“Live from New York, It’s Saturday Night’s Jews!”
Symi Rom-Rymer
To see the sketches mentioned in this article, click here
The year was 1975. A country torn apart by Vietnam, Watergate and civil unrest tuned in to NBC’s Saturday Night, a subversive new comedy show that smashed every societal taboo as it rocketed to the top. “When I watched with friends, we felt that the show was addressed to us in ways that no one had done before,” remembers James Bloom, author of Gravity Fails: The Comic Jewish Shaping of Modern America. “It was dorm room or drinking humor gone public.” No political, class, gender, racial or ethnic stereotype was off-limits.
The show, later renamed Saturday Night Live (SNL), was created by Toronto comedy writer and producer Lorne Michaels, born Lorne David Lipowitz.

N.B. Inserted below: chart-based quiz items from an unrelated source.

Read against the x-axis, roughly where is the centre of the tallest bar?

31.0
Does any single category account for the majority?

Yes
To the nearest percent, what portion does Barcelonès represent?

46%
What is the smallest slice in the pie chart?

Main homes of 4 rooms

As a modern-day incubator of talent on a par with the Borscht Belt and Sid Caesar’s Your Show of Shows, it has launched the careers of numerous comedians and actors: John Belushi, Dan Aykroyd, Bill Murray, Chevy Chase, Jon Lovitz, Gilda Radner, Alan Zweibel, Al Franken, Tim Meadows, Chris Farley, Mike Myers, Adam Sandler, Tina Fey, Will Ferrell and many more.

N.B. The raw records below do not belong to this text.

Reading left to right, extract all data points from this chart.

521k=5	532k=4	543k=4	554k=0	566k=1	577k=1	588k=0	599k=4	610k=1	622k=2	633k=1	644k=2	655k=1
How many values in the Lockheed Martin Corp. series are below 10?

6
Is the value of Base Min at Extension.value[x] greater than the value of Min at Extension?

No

From the very start, Jews and Jewish humor figured prominently. “Saturday Night Live waved the wand and said ‘Let there be Jews,’ and there were Jews, on the network, on the show, openly discussing their lives in sketches, as writers and actors,” says Marilyn Suzanne Miller, one of the show’s original writers.
By now, the show’s 35th year, its archives are overflowing with Jewish sketches. One of the most talked about was the infamous Jewess Jeans “ad,” which aired in October of 1980 and cast political correctness aside to parody a popular Jordache jeans commercial. Written by Miller, it featured “Rhonda Weiss,” SNL’s resident “Jewish American Princess,” played by the late Gilda Radner. The faux-mercial featured a curly-haired Radner in tight jeans and rouged lips, smacking her gum and leading a wannabe, hip-swaying chorus with lyrics like “She’s got a lifestyle that’s uniquely hers, Europe, Nassau and wholesale furs…She’s got that Jewish look/She shops the sales for designer clothes/She’s got designer nails/And a designer nose.”
The sketch was radical for its time. “There was something kind of naughty about the Jewess Jeans sketch…Can you do this kind of thing on TV?” says Robert Thompson, the director of the Bleier Center for Television and Popular Culture at Syracuse University. “There were plenty of people who thought it was offensive. Even the word ‘Jewess’ was a contested thing.” Slightly less controversial was Hanukkah Harry, a recurring character played by Jon Lovitz in the 1980s. The sketches—the fictional credits said they were sponsored by “Hallmark in Association with the Jewish Anti-Defamation League”—featured Hanukkah Harry rescuing Santa, the Easter Bunny and other gentiles in distress on his reindeer Moishe, Herschel and Shlomo. The good-humored Hasid’s gifts (socks!) were not always a hit with the gentile children but his goodness always shone through. In The Night Hanukkah Harry Saved Christmas, one unlucky gift recipient concludes, “If Hanukkah Harry is helping Santa, maybe that means that Christians and Jews, deep down, are pretty much the same. Maybe that’s the true meaning of Christmas!”